The biggest question investors focused on earnings are trying to answer is how the gap between small cap and large cap firms’ margins will be closed. Either large cap firms will have their margins fall off the peak or small cap firms will see their margins rise to the 2013 peak. It’s possible that the gap can stay large, but the trend in small cap margins has been down which is an unsuitable divergence. Eventually that will impact larger firms because when the small ones begin to lay-off workers that will hurt the consumer. Layoffs from smaller firms also increases the slack in the labor force which can allow larger firms to give their employees smaller raises. While that’s a possibility, the economy would erode which would hurt more than the dampening wage inflation helps. Recessions still have large impacts on profits even though wage inflation is lowered. At the least, if you’re bullish on the earnings growth, you must expect small cap margins to stabilize.

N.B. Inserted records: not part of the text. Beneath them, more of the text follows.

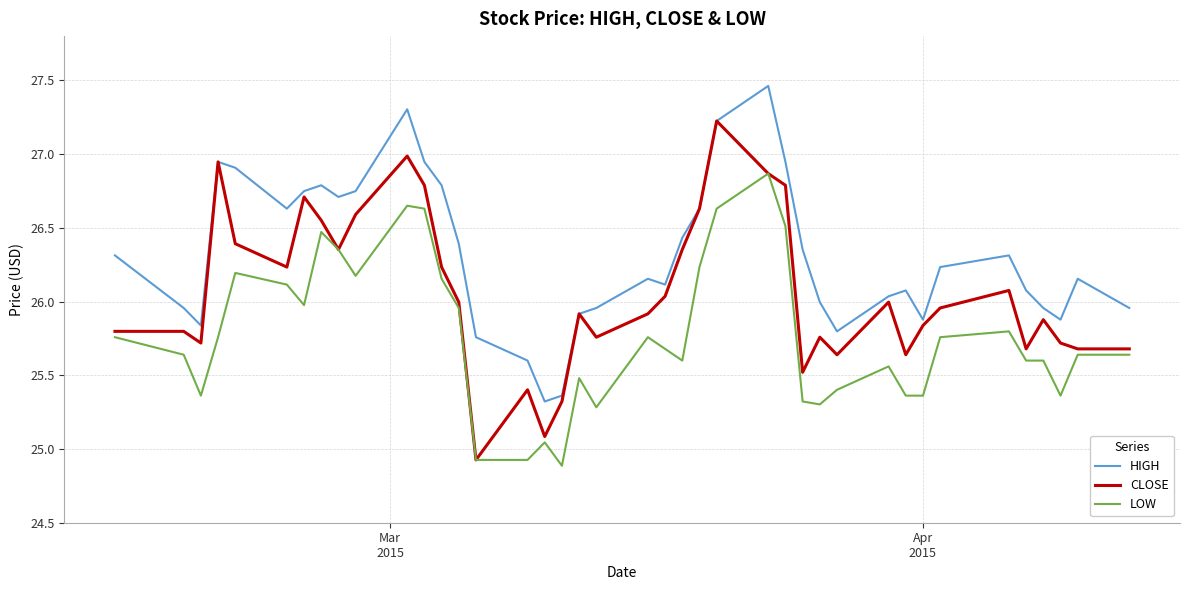

Which series has the largest total across all categories?

HIGH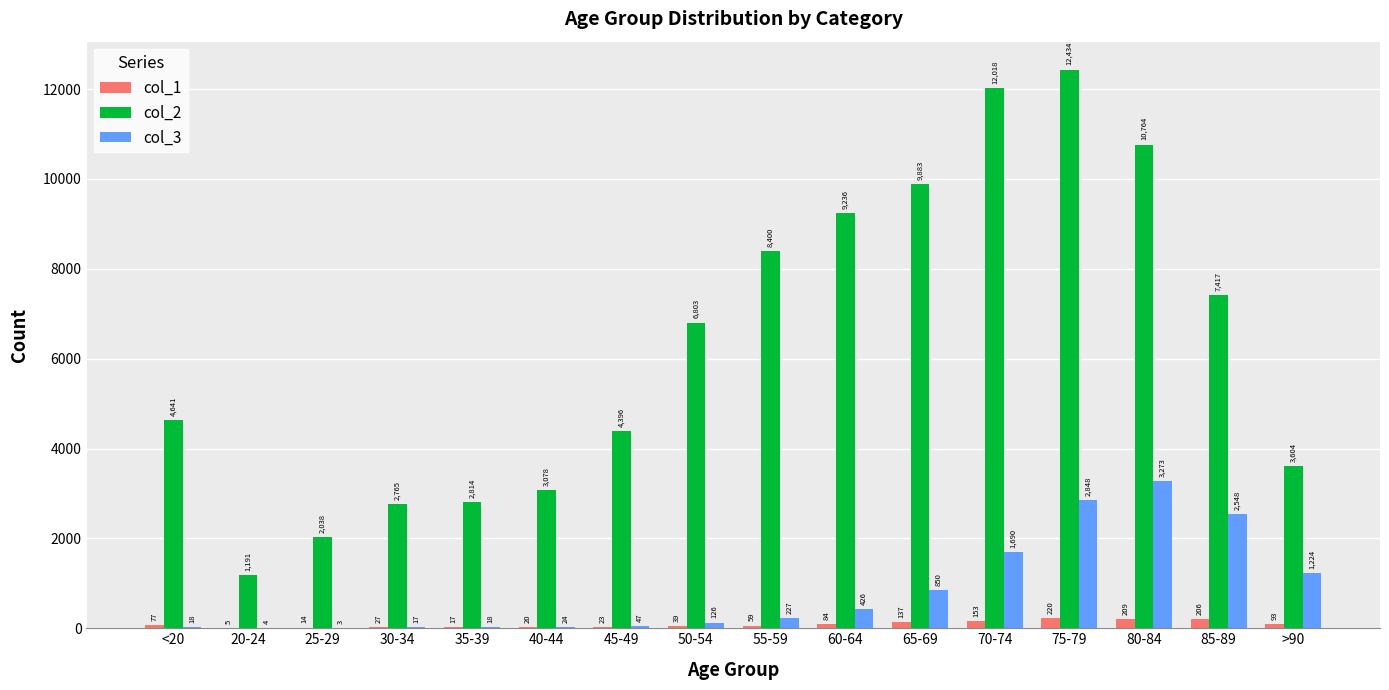

The value of col_2 at 55-59 is 8400. True or false?

True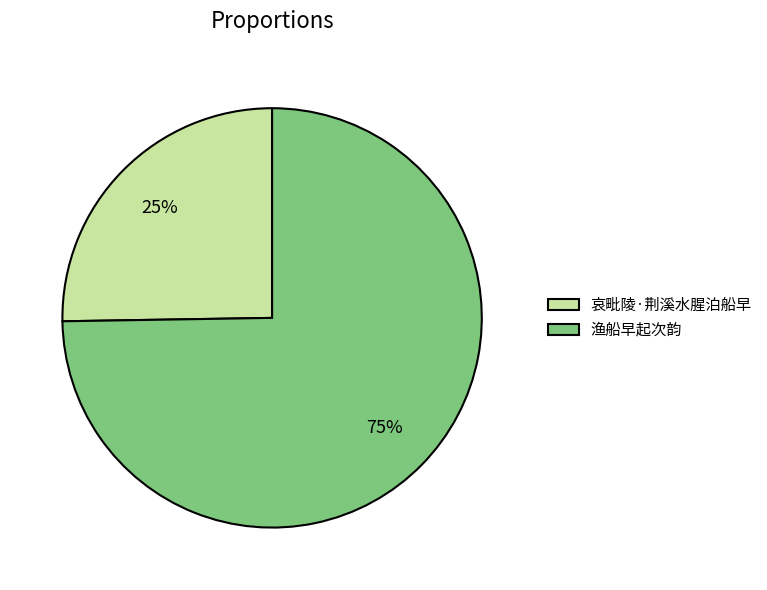

Rank the categories by value from lowest to highest.

哀毗陵·荆溪水腥泊船早, 渔船早起次韵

The consensus clearly believes small cap margins will rebound. As you can see from the chart below, the S&P 600’s trailing operating PE is at 33. Remember, operating earnings excludes taxes and interest, so the real price to earnings multiple is higher. When you move out to the future the price to earnings multiple drops to 22 using 2017 forward earnings and falls to 17 using 2018 earnings estimates. This price to earnings multiple falls to around the same level it was at in 2011 which is when earnings started to rise following the recession, but stocks hadn’t caught up with the improvements. That was a great time to buy stocks.

This brings the difference in opinions to the forefront. Even though trailing earnings are high, bulls believe now could be one of the best times to ever hold stocks. The high earnings estimates check the bear thesis that stocks are expensive. It’s true that estimates are usually cut before the reporting period, but the bulls will point to the current quarter’s growth rate as a signal that the negative earnings drift has ended.